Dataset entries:
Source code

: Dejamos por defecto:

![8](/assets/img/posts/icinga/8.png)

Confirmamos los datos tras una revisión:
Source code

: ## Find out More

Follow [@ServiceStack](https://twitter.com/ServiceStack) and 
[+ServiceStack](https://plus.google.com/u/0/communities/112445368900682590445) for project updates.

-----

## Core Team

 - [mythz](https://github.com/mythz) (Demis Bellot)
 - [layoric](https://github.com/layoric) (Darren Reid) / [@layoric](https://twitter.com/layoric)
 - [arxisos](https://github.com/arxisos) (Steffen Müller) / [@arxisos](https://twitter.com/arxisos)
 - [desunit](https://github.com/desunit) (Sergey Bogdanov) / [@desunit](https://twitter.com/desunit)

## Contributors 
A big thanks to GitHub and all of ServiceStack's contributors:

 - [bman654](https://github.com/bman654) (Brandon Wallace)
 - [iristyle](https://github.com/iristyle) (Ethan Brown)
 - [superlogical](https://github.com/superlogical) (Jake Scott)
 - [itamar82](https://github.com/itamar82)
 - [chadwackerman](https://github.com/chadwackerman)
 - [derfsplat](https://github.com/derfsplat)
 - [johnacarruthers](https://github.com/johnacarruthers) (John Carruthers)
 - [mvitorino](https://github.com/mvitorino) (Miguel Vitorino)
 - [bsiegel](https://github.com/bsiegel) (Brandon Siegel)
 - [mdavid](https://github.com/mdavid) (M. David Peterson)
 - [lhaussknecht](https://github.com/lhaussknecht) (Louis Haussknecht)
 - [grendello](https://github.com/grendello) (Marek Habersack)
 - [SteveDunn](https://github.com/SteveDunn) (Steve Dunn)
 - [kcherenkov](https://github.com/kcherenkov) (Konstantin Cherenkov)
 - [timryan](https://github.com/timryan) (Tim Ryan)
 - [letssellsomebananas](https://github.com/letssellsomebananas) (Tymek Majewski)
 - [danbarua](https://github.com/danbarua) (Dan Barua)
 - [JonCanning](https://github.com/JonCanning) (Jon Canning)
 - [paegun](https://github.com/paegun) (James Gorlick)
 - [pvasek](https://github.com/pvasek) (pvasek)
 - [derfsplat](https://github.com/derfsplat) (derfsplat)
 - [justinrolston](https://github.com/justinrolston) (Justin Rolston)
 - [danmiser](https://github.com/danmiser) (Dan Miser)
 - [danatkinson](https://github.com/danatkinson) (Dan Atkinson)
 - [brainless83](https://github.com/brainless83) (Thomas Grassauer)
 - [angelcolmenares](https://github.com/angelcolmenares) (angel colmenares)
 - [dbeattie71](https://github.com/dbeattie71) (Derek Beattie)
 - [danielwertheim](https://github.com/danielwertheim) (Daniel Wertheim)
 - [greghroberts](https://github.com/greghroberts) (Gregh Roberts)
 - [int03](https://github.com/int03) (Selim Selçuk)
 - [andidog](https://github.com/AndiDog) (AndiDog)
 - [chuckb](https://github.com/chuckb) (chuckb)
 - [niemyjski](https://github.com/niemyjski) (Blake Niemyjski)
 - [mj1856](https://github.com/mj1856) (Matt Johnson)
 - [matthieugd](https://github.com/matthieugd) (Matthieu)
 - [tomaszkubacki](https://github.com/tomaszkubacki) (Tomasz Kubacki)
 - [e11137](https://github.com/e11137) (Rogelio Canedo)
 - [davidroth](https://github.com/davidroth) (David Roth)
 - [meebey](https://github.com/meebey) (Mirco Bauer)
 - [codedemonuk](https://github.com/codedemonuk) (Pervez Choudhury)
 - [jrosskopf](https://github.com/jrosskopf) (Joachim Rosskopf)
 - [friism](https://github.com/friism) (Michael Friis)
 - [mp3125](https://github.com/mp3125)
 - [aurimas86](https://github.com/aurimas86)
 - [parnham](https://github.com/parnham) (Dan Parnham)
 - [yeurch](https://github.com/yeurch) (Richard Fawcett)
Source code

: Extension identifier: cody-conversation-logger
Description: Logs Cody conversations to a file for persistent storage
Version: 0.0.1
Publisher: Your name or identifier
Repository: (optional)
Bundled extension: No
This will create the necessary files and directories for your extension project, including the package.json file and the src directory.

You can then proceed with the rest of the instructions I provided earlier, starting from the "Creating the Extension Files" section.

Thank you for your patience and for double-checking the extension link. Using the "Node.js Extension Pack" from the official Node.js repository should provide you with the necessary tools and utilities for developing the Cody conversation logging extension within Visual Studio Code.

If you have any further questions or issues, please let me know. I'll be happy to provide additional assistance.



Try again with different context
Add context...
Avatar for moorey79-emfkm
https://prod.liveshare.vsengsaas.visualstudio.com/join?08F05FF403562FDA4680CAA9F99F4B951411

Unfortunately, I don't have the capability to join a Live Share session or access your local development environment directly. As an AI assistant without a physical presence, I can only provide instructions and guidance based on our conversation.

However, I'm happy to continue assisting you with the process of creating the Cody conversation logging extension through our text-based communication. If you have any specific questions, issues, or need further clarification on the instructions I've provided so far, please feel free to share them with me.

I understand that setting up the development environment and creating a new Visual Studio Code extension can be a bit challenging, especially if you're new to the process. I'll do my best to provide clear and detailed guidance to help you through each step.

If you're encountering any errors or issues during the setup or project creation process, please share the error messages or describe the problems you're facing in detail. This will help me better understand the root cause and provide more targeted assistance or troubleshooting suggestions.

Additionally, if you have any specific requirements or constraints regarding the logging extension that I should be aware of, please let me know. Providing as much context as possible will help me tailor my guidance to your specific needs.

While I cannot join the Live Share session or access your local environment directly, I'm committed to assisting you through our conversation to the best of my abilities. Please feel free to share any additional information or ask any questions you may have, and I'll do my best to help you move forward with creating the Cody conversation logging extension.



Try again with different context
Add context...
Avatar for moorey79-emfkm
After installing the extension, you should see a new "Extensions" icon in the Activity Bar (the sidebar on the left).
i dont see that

### To-do item:
Reproduce exactly the section above that begins at the line containing "Bundled extension: No" and ends at the line containing "I understand that", leaving out all other lines.

### Answer to this task:
Bundled extension: No
This will create the necessary files and directories for your extension project, including the package.json file and the src directory.

You can then proceed with the rest of the instructions I provided earlier, starting from the "Creating the Extension Files" section.

Thank you for your patience and for double-checking the extension link. Using the "Node.js Extension Pack" from the official Node.js repository should provide you with the necessary tools and utilities for developing the Cody conversation logging extension within Visual Studio Code.

If you have any further questions or issues, please let me know. I'll be happy to provide additional assistance.



Try again with different context
Add context...
Avatar for moorey79-emfkm
https://prod.liveshare.vsengsaas.visualstudio.com/join?08F05FF403562FDA4680CAA9F99F4B951411

Unfortunately, I don't have the capability to join a Live Share session or access your local development environment directly. As an AI assistant without a physical presence, I can only provide instructions and guidance based on our conversation.

However, I'm happy to continue assisting you with the process of creating the Cody conversation logging extension through our text-based communication. If you have any specific questions, issues, or need further clarification on the instructions I've provided so far, please feel free to share them with me.

I understand that setting up the development environment and creating a new Visual Studio Code extension can be a bit challenging, especially if you're new to the process. I'll do my best to provide clear and detailed guidance to help you through each step.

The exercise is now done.